# [Фрагмент текста]
■ ■ ■ ■ ■

Я хотел было уже взрезать конверт, как вдруг заметил странную вещь: в обратном адресе имя адресата отсутствовало. Разве так случалось прежде? Никогда! Может, просто забыл? Ну! При его-то дотошности? Я пригляделся к почтовым штемпелям. Письмо отправлено вчера, 18 мая, в девять часов вечера, то есть чуть больше полусуток тому назад. И за это время оно пришло из Рязани? Темпы для нашей почты немыслимые. Да, но вот факт же. Впрочем, нет. Письмо, оказывается, опущено здесь, в Москве, на Центральном почтамте - там, надо думать, письма сортируются быстрей, чем где-либо. Словом, как видно, все сделано для того, чтобы письмо я получил возможно скорее. Зачем? И почему же все-таки не стоит там, где ему положено стоять, имя? Для конспирации? С какой целью?..
Я взрезал конверт. В нем оказалось три листа, заполненных машинописным текстом, - два обыкновенных и один половинный. На этом половинном я прочитал:
«17.5.67
Уважаемый Владимир Сергеевич!
Наша прошлая переписка побуждает меня послать это письмо и Вам».
Ах, вот оно что! Значит, это только «сопроводиловка» к основному тексту. Я нетерпеливо заглянул в самое начало этого текста, там стояло:
«ПИСЬМО IV ВСЕСОЮЗНОМУ СЪЕЗДУ СОВЕТСКИХ ПИСАТЕЛЕЙ
(вместо выступления)
В президиум съезда и делегатам -
Членам ССП - Бушину В. С.
Редакциям литературных газет и журналов - ...»
Ого, ничего себе размах! Сдерживая любопытство, я вернулся к «сопроводиловке»:
«Определю свое намерение искренне: пусть это письмо напомнит Вам, что и перед Вами в литературе (в жизни) стоит выбор и не бесконечно можно будет Вам его откладывать (как, мне кажется, вы пытаетесь).
Желаю Вам - лучшего.
Солженицын».
За машинописной подписью стояла хорошо знакомая короткая подпись, сделанная шариковой ручкой, - вся состоящая из острых углов и завитушек: А. Солж.
Письмецо в четыре с половиной строки вместило многое: и укор, и предостережение, и призыв, и упоминание о прошлом, и пожелание на будущее. «...Перед Вами стоит выбор... и не бесконечно можно будет Вам его откладывать. Желаю Вам - лучшего.»
Он всегда категорически желал мне «лучшего», видимо, стремясь дать понять, что горько сожалеет о том «худшем», в котором я прозябал. Даря в марте 1964 года свою повесть «Один день Ивана Денисовича», начертал на обложке: «Критику Владимиру Бушину с надеждой на все лучшее, что в нем есть и будет». Сейчас, как можно было понять, лучшее для меня состояло в том, чтобы перестать тянуть волынку и сделать же, наконец, тот замечательный выбор, который сам Солженицын, как потом оказалось, сделал уже давно, т. е. последовать за ним. Он лучше меня знал, что для меня лучше .

■ ■ ■ ■ ■

# [Вопросы]
A) Выпишите из отрывка о письме Солженицына фрагмент от слов «Редакциям литературных газет» до слов «кажется, вы пытаетесь).» включительно.
B) Продолжите отрывок о письме Солженицына, начав сразу после его последнего предложения.

# [Записи данных]
■ ■ ■ ■ ■

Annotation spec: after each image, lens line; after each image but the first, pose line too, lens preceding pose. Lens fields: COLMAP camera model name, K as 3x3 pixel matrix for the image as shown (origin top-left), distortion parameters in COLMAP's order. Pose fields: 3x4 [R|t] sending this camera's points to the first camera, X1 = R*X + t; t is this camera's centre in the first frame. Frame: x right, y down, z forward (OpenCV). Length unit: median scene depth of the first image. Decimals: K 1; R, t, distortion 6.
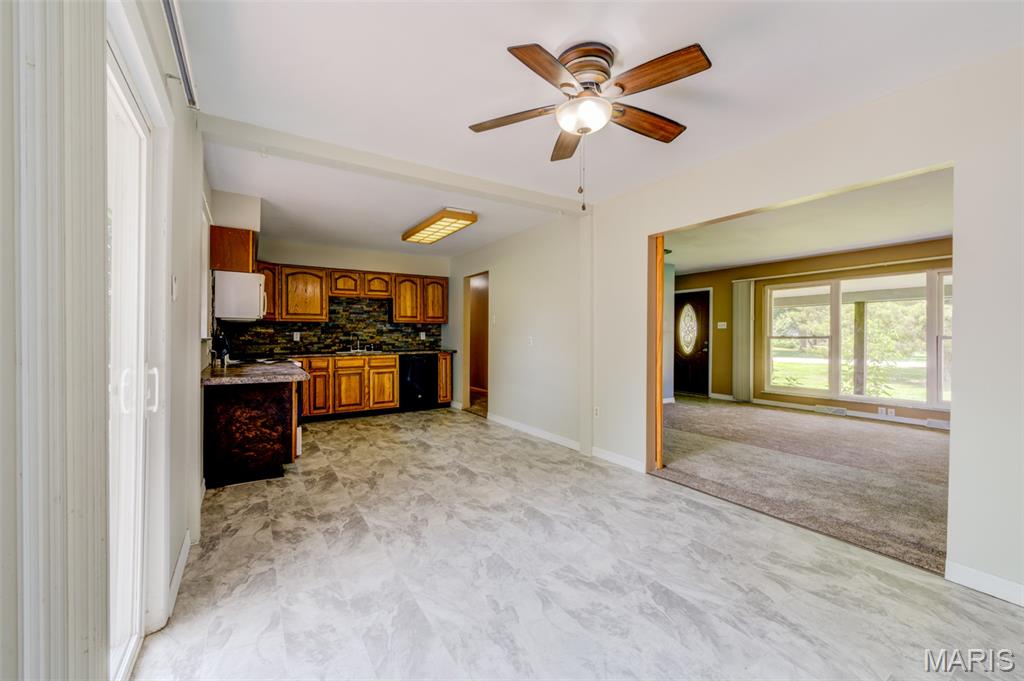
lens RADIAL K [[408.6, 0, 509.4], [0, 408.6, 337.1], [0, 0, 1]] dist [0.007680, -0.001827]
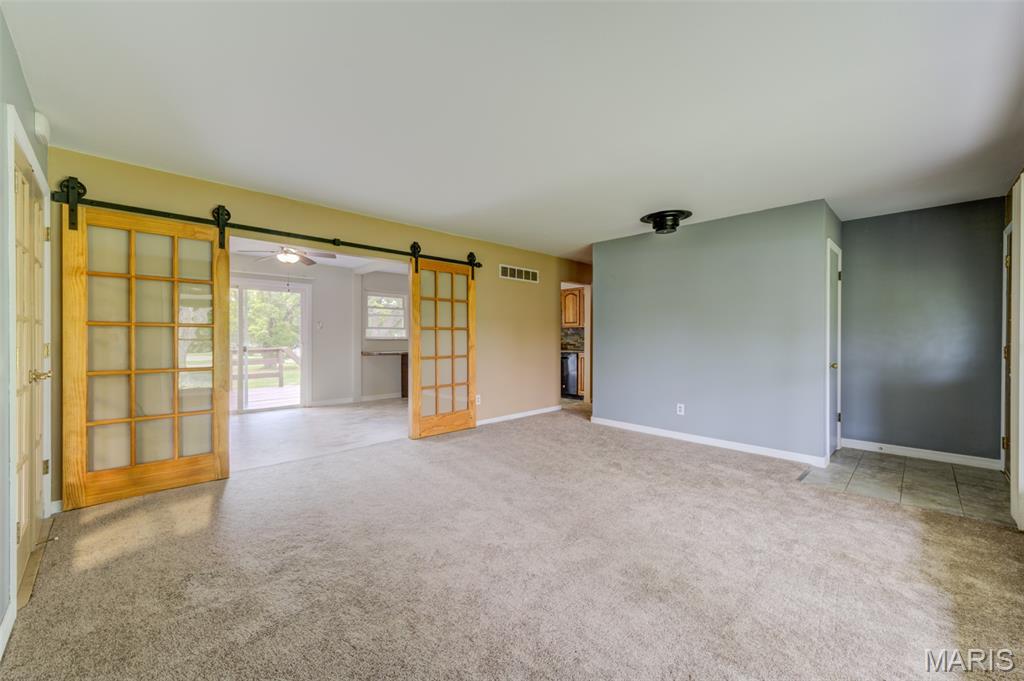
lens RADIAL K [[408.6, 0, 513.6], [0, 408.6, 340.6], [0, 0, 1]] dist [0.007680, -0.001827]
pose [[0.191891, 0.002923, -0.981412, 0.996438], [-0.001794, 0.999995, 0.002628, 0.002344], [0.981415, 0.001256, 0.191895, 0.624820]]
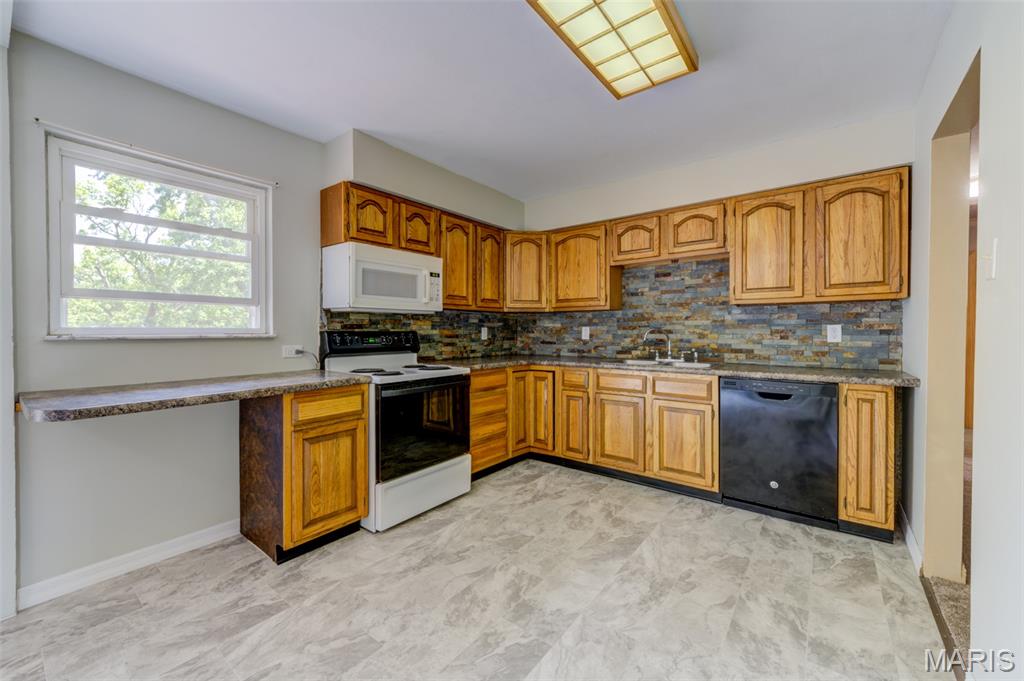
lens RADIAL K [[408.6, 0, 509.4], [0, 408.6, 333.3], [0, 0, 1]] dist [0.007680, -0.001827]
pose [[0.328288, 0.006744, -0.944554, 0.075929], [-0.004572, 0.999974, 0.005551, -0.004529], [0.944567, 0.002497, 0.328310, 0.636282]]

■ ■ ■ ■ ■

# [Ответы]
A)
Редакциям литературных газет и журналов - ...»
Ого, ничего себе размах! Сдерживая любопытство, я вернулся к «сопроводиловке»:
«Определю свое намерение искренне: пусть это письмо напомнит Вам, что и перед Вами в литературе (в жизни) стоит выбор и не бесконечно можно будет Вам его откладывать (как, мне кажется, вы пытаетесь).

B)
19 мая, как уже сказано, была пятница, а по пятницам в редакцию журнала «Дружба народов», где тогда работал, мне дозволялось не ходить. Скорее всего, в понедельник, 22 мая, ко мне зашел в мой редакционный кабинетик поэт Наум Коржавин, которого я знал с далеких литинститутских времен еще Эмкой Манделем, и предложил подписать коллективное письмо в адрес Президиума съезда писателей. Я подписал. В письме предлагалось обсудить то самое послание Солженицына, которое я уже получил с помянутой сопроводиловкой.
К этому посланию мы еще, может быть, обратимся в ходе нашего повествования, а здесь я замечу лишь, что в нем много было намешано всего. Так, желая охарактеризовать духовную жизнь нашего общества, Солженицын утверждал, например, что «у нас одно время не печатали. делали недоступным для чтения» Достоевского. Это сказано было, конечно, без должного уважения к истине. Как известно, Достоевский являлся сторонником самодержавия, иные его взгляды и произведения, так сказать, не соответствуют идеям социализма. При этих условиях наивно было бы надеяться, что сразу после свержения самодержавия и социалистической революции его стали бы печатать столь же охотно и широко, как, допустим, Горького или Маяковского, провозвестников этой революции. И тем не менее 23-томное собрание сочинений Достоевского, начатое до революции петербургским издательством «Просвещение», после Октября не было ни прервано, ни заброшено, ни забыто, и последние тома беспрепятственно вышли уже в советское время. В 1921 году в Москве и Ленинграде (Петрограде) был отмечен 100-летний юбилей Достоевского. Еще раньше на Цветном бульваре был поставлен памятник работы известного скульптора С. Д. Меркулова и открыт музей на Божедомке, к которому позже памятник был перенесен. Вскоре после этого началась подготовка к изданию первого советского собрания сочинений писателя на научной основе, и оно было осуществлено в 1926-1930 годах. А 30-томное академическое в 70-80-х годах?! Всего после революции, по данным на ноябрь 1981 года (160 лет со дня рождения писателя), вышло в нашей стране 34 миллиона 408 тысяч экземпляров его книг. Это получается в среднем около 540 тысяч ежегодно. Где ж тут «недоступный для чтения»? Надо ли упоминать еще и о целой научно-критической литературе о творчестве Достоевского, созданной в советское время?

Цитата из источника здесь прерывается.